À quoi sert-il de relever les occurrences d'un terme dans un ensemble de livres ou de revues ? On peut ainsi démolir des idées reçues ou constater des mouvements de fond invisibles autrement, car étalés dans le temps ou occultés par le crépitement de l'actualité. On réalise là une traque de la matière noire de la culture. Ainsi, véritable matière noire lexicale, la loi de Zipf détermine que les mots revenant moins d'un million de fois ne sont pas repérés par les dictionnaires, même spécialisés. Le seuil d'entrée est fixé à un milliard d'occurrences.

Il est troublant de constater que la fréquence de régularisation d'un verbe irrégulier en langue anglaise, du fait d'un emploi erroné généralisé, est similaire à la demi-vie d'une substance radioactive. Il est ainsi possible de connaître le nombre de verbes irréguliers qui le seront toujours dans cinq siècles et même de déterminer le prochain à recevoir une forme régulière. De même, l'entrée de mots nouveaux dans un dictionnaire est dépendante de leur fréquence.

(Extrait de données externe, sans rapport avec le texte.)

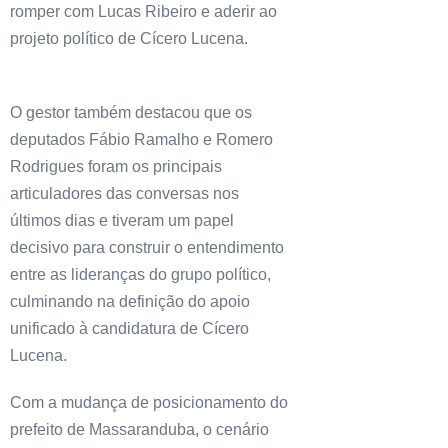
romper com Lucas Ribeiro e aderir ao
projeto político de Cícero Lucena.
O gestor também destacou que os
deputados Fábio Ramalho e Romero
Rodrigues foram os principais
articuladores das conversas nos
últimos dias e tiveram um papel
decisivo para construir o entendimento
entre as lideranças do grupo político,
culminando na definição do apoio
unificado à candidatura de Cícero
Lucena.
Com a mudança de posicionamento do
prefeito de Massaranduba, o cenário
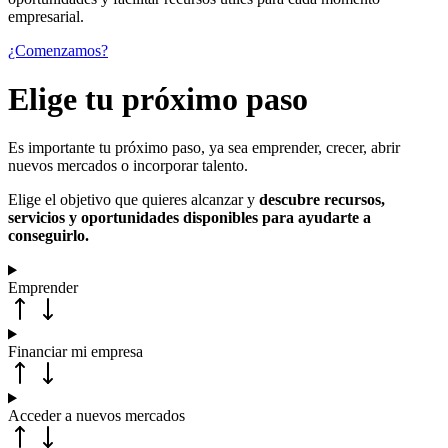
empresarial.
¿Comenzamos?
Elige tu próximo paso
Es importante tu próximo paso, ya sea emprender, crecer, abrir
nuevos mercados o incorporar talento.
Elige el objetivo que quieres alcanzar y
descubre recursos,
servicios y oportunidades disponibles para ayudarte a
conseguirlo.
Emprender
Financiar mi empresa
Acceder a nuevos mercados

Les exemples qui constituent l'essentiel de l'ouvrage, souvent surprenants, recensent les emplois possibles de telles recherches : mise en évidence d'une censure dans l'Allemagne nazie jusqu'à présent passée inaperçue, activités garantissant une célébrité rapide (les grands criminels avant les acteurs) et courbe de l'oubli au sein de la mémoire collective, taux de pénétration d'une invention, accélération de la capacité d'apprentissage de la population. Au passage, on fait appel aux fractales de Mandelbrot ou à la théorie des jeux de von Neumann. Des applications pratiques sont également envisageables avec les big data, comme la détection des fraudeurs dont les déclarations ne suivent pas la courbe de Benford lors du trucage des chiffres. Sur le plan culturel, la mesure de l'accélération du progrès et des changements du mode de vie humain met en évidence la proximité d'une singularité typiquement vingienne d'une limite au-delà de laquelle l'activité humaine telle que conçue actuellement ne pourrait se poursuivre. De façon plus prosaïque, des changements progressifs de l'opinion peuvent être mis au jour, dont des publicistes ou des politiques pourraient tenir compte. Nous ne sommes pas loin de la psychohistoire asimovienne.

Instructif et distrayant, l'ouvrage a le mérite de rendre ces notions statistiques accessibles au grand public. Corollaire : il manque une analyse plus en profondeur des implications philosophiques et sociales de telles recherches. Mais chaque lecteur trouvera ici les éléments pour mener sa propre réflexion.